• **Exercise requirements**:
#1 Answer these questions about the multi-level tiling text:
(a) According to the diagram, what does the warp tile target?
(b) What value is assigned to each of M, N, and K in the TVM code?
(c) What name does the code give the reduction axis?
#2 Reproduce the passage of the multi-level tiling text that begins with the words "# Level 2: Warp" and ends after the words "i_inner = s[C].split(i, factor=block_x)".
### Text section
4. Multi-Level Tiling

Real compilers apply tiling recursively to target each cache level:

┌─────────────────────────────────────────────────┐
│  Level 3: Thread-block tile (128×128)           │  ← Targets L2 / shared mem
│  ┌─────────────────────────────────────────┐    │
│  │  Level 2: Warp tile (32×64)             │    │  ← Targets register file
│  │  ┌─────────────────────────────────┐    │    │
│  │  │  Level 1: Thread tile (8×8)     │    │    │  ← Targets registers
│  │  │  ┌────────────────────────┐     │    │    │
│  │  │  │  Vectorized (1×4 FMA)  │     │    │    │  ← SIMD unit
│  │  │  └────────────────────────┘     │    │    │
│  │  └─────────────────────────────────┘    │    │
│  └─────────────────────────────────────────┘    │
└─────────────────────────────────────────────────┘

In TVM, this maps to:

import tvm
from tvm import te

M, N, K = 1024, 1024, 1024

# Define computation
A = te.placeholder((M, K), name="A")
B = te.placeholder((K, N), name="B")
k = te.reduce_axis((0, K), name="k")
C = te.compute((M, N), lambda i, j: te.sum(A[i, k] * B[k, j], axis=k), name="C")

s = te.create_schedule(C.op)

# Level 1: Thread-block tiles (target L2)
block_x = 128
block_y = 128

# Level 2: Warp tiles
warp_x = 32
warp_y = 64

# Level 3: Thread tiles
thread_x = 8
thread_y = 8

# Get loop axes
i, j = s[C].op.axis
k_axis = s[C].op.reduce_axis[0]

# Split i: block → warp → thread
i_block, i_inner = s[C].split(i, factor=block_x)
i_warp, i_thread = s[C].split(i_inner, factor=warp_x)
i_t_outer, i_t_inner = s[C].split(i_thread, factor=thread_x)

# Split j: block → warp → thread
j_block, j_inner = s[C].split(j, factor=block_y)
j_warp, j_thread = s[C].split(j_inner, factor=warp_y)
######
### Excerpted data
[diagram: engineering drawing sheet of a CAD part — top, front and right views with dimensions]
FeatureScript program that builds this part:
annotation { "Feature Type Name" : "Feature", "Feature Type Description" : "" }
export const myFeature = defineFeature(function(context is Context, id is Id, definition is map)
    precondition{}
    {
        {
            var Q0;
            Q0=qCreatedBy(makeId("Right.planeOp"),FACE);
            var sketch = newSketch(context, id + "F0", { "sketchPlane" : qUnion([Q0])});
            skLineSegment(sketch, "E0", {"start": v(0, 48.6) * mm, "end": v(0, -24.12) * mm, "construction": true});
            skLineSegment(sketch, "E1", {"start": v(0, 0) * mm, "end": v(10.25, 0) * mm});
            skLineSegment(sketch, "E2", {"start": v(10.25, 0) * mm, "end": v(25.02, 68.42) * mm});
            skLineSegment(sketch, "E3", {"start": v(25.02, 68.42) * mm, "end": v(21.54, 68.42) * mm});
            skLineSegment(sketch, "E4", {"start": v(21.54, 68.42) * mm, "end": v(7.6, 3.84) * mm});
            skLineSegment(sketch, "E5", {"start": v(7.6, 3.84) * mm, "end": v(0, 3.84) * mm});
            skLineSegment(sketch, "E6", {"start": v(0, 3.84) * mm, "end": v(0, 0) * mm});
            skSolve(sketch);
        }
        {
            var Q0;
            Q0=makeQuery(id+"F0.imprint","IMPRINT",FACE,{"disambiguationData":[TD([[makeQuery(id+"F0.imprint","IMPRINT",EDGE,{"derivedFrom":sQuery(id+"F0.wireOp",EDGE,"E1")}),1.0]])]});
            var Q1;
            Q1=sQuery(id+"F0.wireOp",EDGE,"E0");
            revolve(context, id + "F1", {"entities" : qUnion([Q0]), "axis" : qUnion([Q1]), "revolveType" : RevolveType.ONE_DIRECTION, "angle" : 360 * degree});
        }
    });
######
### Excerpted data
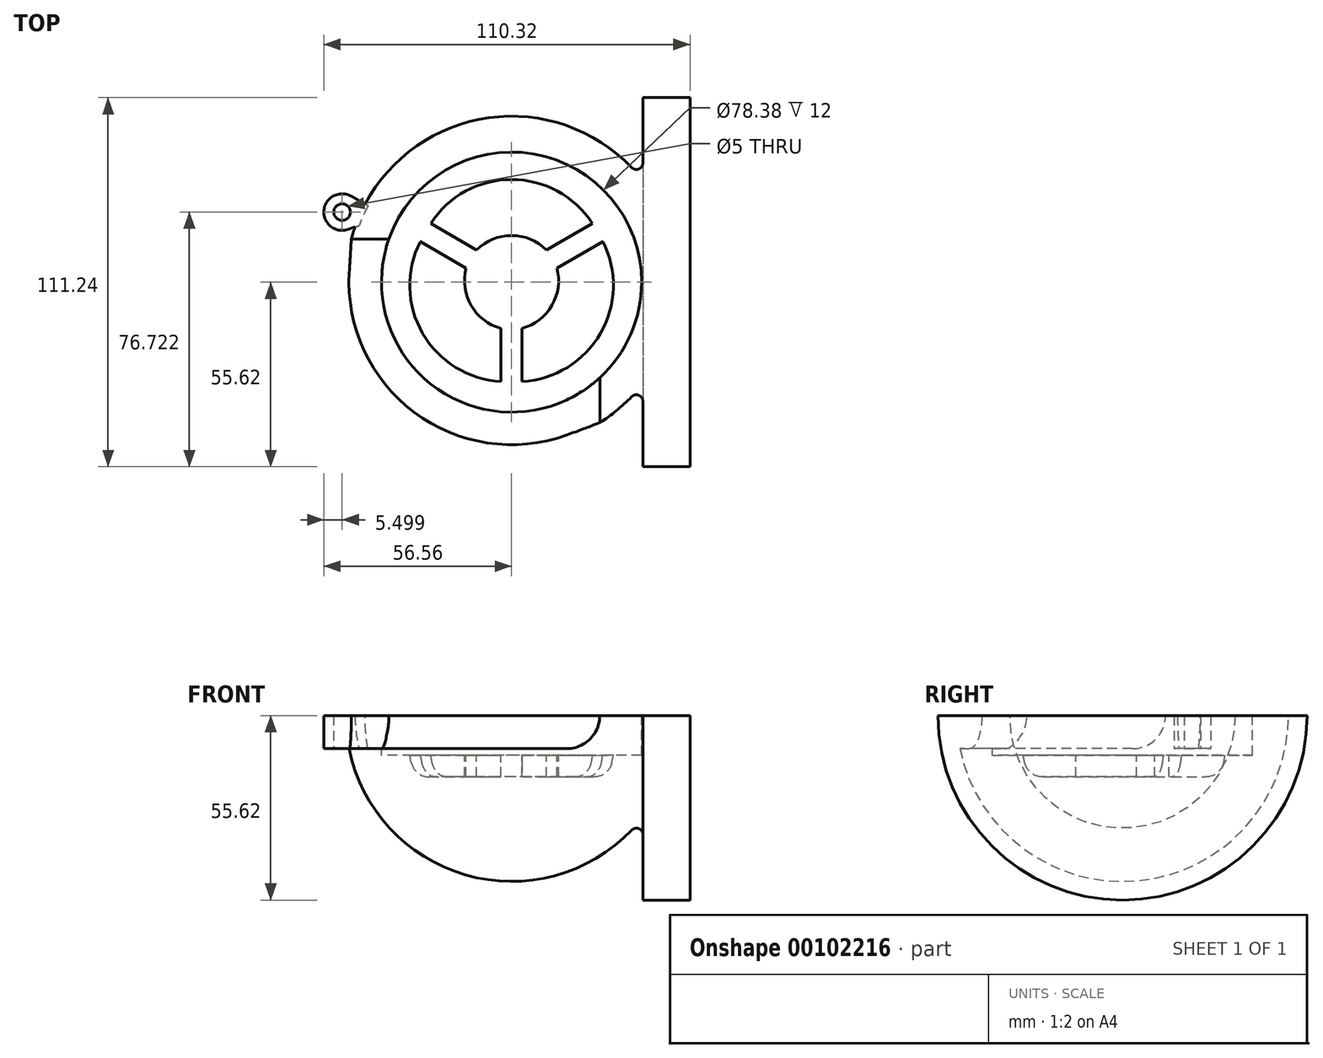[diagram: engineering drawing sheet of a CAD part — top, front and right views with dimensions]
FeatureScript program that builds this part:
######
• **Responses per task**:
#1
(a) The register file.
(b) 1024.
(c) "k".

#2
# Level 2: Warp tiles
warp_x = 32
warp_y = 64

# Level 3: Thread tiles
thread_x = 8
thread_y = 8

# Get loop axes
i, j = s[C].op.axis
k_axis = s[C].op.reduce_axis[0]

# Split i: block → warp → thread
i_block, i_inner = s[C].split(i, factor=block_x)